Advertisement

Boy Walks Away From Fears, Finds He’s Home Free

Share

--A 6-year-old boy who hiked at least 18 miles and triggered a major search through the rugged wilderness of northeastern Oregon says he was determined to find his way home from a family picnic. Cody Sheehy overcame freezing temperatures, occasional rain and fears of wild animals during his 15-hour ordeal. “I was really scared,” Cody said. “I think coyotes were following me.” After wandering away from the picnic Sunday afternoon in woods near Troy, he hiked overland before finding a road. Cody, who was wearing a hooded coat and gloves, said he would walk for a time, then take a half-hour rest. At one point, he said, he climbed a tree to take a nap. “I knew I must be getting closer to my house every minute because I was going downhill,” he said. None of the searchers on horseback found the boy, who emerged the next morning in Wallowa, a community of 810 residents. He knocked at Beverly Hansen’s door and she called the sheriff’s office. The dispatcher didn’t believe Cody could have walked so far and Hansen had to repeat the story three times. Her son “seemed to keep his wits about him through all this,” said Marcie Sheehy, 37. “I was sort of losing faith by morning time,” she said. “I was weeping part of the time.” “My feet really, really hurt,” Cody said. “I can walk on them today but I couldn’t walk on them yesterday.” A doctor said Cody might be able to return to his first-grade class next week.

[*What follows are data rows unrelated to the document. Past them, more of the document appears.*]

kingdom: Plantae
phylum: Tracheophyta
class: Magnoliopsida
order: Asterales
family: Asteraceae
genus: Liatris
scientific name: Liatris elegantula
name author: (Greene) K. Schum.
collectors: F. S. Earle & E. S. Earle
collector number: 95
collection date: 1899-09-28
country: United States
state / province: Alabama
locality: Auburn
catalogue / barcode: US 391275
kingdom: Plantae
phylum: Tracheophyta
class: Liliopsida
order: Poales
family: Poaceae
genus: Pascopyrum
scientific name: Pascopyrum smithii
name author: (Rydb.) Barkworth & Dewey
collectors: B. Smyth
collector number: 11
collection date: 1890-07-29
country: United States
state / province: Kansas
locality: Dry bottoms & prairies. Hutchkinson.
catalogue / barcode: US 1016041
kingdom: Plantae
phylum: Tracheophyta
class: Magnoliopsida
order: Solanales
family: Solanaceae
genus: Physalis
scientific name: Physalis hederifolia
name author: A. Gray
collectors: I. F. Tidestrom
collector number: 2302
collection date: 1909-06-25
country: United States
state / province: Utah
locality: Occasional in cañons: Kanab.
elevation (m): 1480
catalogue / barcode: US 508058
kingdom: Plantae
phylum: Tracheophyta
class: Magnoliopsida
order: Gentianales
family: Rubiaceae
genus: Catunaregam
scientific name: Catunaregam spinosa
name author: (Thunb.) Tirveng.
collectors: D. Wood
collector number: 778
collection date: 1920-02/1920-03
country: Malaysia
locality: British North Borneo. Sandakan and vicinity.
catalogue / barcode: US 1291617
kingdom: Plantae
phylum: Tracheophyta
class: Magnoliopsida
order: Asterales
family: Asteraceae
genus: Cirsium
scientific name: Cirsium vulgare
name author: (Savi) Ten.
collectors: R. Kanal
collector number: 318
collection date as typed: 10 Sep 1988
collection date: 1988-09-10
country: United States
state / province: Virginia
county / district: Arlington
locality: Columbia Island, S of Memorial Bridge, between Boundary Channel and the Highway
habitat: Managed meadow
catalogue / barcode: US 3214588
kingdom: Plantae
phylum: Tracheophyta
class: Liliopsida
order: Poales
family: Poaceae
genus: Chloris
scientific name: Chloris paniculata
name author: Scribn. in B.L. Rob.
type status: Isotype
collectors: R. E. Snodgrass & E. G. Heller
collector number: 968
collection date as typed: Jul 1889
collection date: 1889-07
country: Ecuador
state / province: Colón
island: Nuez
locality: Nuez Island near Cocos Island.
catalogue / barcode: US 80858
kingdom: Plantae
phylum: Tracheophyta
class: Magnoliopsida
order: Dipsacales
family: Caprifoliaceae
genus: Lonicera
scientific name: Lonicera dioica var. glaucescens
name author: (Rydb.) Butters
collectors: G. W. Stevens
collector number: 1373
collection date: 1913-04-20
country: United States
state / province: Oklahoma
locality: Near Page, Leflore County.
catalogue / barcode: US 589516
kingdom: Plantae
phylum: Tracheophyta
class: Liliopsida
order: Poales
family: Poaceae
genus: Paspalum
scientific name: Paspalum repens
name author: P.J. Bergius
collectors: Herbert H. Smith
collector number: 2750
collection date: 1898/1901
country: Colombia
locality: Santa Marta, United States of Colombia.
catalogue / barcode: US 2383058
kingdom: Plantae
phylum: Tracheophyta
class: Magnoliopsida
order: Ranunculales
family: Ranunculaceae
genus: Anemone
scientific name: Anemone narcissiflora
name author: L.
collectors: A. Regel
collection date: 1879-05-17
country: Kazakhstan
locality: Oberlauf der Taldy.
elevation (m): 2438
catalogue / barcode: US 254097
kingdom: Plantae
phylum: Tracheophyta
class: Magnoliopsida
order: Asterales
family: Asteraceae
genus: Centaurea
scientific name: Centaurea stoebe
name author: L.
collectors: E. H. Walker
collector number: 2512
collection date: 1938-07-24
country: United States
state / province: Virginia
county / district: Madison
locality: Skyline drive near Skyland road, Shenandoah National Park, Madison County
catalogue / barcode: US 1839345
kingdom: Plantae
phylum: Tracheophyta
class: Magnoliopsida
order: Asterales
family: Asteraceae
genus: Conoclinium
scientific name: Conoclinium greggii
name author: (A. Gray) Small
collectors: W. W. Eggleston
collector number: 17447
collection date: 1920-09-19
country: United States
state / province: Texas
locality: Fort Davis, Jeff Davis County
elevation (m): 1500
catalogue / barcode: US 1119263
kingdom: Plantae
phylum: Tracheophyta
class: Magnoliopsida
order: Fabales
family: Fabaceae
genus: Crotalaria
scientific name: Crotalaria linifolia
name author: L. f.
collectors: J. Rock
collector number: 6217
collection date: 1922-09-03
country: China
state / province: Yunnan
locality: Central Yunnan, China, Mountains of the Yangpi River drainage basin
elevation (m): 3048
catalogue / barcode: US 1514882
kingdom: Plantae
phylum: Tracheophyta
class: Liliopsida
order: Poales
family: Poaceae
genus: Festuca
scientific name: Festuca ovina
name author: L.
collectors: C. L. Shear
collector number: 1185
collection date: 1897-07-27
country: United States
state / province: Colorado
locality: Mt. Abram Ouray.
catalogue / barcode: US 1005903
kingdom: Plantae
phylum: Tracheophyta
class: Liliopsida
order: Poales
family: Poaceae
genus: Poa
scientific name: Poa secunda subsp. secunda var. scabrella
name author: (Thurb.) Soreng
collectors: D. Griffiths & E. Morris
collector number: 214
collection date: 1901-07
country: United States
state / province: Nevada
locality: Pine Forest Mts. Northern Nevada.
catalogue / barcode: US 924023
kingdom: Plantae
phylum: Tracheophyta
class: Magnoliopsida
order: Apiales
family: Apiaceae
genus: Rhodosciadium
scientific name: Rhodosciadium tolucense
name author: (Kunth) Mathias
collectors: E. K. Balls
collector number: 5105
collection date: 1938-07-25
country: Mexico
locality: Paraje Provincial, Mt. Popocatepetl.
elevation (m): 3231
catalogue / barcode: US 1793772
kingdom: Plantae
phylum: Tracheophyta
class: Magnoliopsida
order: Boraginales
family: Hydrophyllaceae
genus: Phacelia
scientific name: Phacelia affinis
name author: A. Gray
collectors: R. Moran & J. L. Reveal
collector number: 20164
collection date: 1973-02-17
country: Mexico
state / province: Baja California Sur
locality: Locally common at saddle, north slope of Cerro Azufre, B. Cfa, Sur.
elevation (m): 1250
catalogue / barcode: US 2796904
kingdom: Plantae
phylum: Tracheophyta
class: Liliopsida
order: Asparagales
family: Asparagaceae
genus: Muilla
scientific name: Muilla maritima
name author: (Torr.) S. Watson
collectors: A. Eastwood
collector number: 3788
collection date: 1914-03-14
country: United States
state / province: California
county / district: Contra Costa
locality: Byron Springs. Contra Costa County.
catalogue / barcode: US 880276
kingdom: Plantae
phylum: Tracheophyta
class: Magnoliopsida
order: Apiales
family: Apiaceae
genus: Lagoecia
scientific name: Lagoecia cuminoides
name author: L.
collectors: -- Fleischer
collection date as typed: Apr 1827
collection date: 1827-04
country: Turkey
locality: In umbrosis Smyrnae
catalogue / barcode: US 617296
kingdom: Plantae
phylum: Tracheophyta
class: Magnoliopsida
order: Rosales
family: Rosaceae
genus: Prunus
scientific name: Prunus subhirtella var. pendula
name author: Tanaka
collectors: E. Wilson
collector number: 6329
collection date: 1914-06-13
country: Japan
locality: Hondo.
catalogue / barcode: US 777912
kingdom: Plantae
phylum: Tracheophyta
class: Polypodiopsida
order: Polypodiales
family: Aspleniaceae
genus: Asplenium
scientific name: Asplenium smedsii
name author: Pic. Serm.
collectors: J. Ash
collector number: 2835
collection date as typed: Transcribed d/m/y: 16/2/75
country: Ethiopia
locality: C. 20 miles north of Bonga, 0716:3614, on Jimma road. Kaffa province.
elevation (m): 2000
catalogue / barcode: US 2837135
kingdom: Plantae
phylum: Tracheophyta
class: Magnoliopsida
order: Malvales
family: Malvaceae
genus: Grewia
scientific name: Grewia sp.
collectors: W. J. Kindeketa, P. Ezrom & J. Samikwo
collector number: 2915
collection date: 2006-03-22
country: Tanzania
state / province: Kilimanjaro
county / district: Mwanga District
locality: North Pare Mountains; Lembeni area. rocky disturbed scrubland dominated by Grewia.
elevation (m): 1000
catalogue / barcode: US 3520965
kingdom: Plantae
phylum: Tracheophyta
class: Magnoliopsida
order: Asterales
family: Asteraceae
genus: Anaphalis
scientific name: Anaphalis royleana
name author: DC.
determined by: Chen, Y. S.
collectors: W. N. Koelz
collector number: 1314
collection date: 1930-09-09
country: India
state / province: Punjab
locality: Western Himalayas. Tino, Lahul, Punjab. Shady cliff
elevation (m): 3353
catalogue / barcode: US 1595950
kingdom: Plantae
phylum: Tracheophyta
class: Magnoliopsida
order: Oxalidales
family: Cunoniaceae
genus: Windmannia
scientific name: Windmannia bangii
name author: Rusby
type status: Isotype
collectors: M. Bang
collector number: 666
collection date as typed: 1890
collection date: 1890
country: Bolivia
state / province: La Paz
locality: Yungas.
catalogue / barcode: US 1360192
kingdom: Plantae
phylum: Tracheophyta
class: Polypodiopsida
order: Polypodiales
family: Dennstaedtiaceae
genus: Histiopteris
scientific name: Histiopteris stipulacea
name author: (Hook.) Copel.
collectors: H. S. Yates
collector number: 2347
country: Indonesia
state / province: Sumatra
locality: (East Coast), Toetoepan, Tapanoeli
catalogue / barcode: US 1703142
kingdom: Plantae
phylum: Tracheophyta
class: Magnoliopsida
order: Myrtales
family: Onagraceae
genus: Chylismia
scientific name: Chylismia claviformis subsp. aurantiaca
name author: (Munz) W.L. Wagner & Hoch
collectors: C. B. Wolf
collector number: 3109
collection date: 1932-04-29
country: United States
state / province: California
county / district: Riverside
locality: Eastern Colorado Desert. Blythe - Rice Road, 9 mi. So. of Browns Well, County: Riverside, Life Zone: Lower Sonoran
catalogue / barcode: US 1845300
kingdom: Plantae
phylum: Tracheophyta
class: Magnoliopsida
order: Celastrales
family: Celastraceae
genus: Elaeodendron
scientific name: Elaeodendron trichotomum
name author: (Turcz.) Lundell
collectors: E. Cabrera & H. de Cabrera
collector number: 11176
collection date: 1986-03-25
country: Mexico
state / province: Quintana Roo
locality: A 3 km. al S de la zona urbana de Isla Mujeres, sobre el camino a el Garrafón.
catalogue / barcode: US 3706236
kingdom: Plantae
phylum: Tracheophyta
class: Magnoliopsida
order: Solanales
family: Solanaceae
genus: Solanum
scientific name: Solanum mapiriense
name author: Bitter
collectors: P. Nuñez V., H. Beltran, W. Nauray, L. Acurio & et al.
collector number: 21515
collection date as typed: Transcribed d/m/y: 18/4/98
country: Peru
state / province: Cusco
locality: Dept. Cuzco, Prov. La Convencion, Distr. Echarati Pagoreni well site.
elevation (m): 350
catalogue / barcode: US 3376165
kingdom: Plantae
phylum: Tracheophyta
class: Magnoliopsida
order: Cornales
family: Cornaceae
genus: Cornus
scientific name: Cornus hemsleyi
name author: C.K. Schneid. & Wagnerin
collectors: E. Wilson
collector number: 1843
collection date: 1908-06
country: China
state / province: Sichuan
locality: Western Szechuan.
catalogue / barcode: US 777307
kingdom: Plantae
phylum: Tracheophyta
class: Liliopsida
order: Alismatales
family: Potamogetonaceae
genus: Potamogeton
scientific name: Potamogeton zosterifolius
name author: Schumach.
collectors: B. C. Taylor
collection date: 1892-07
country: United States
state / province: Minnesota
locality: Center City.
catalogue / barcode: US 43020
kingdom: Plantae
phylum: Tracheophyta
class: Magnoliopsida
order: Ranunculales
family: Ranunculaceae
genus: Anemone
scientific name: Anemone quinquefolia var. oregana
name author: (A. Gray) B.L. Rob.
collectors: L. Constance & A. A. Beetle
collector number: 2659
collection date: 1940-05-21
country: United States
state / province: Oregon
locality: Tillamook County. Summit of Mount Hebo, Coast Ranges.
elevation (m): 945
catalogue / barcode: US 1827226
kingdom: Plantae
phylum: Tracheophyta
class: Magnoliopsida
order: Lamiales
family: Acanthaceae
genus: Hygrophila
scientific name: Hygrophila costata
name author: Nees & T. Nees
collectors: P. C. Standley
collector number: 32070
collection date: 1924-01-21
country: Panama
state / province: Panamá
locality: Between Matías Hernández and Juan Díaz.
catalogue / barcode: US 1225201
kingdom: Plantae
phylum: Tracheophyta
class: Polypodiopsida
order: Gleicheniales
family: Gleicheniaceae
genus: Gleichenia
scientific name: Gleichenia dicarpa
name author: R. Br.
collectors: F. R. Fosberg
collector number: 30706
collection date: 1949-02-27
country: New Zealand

--A woman who helps support her family by selling worms to fishermen won’t be able to use her favorite hunting ground--the Roosevelt Cemetery--any more. The City Council in Roosevelt, Utah, has voted to bar Linda Gilbert, who bills herself as the “Worm Lady,” from using the cemetery as her major source of night crawlers. Gilbert, armed with a petition from fishermen and others supporting her business, appealed the decision. Among her supporters was a woman who said she had relatives buried in the cemetery and appreciated efforts to reduce the worm population. Gilbert told the council she earned up to $10,000 a year by supplying 72,000 worms a year to convenience stores catering to anglers. But the council said her use of an electric probe to shock worms to the surface violated an ordinance against disturbing graves.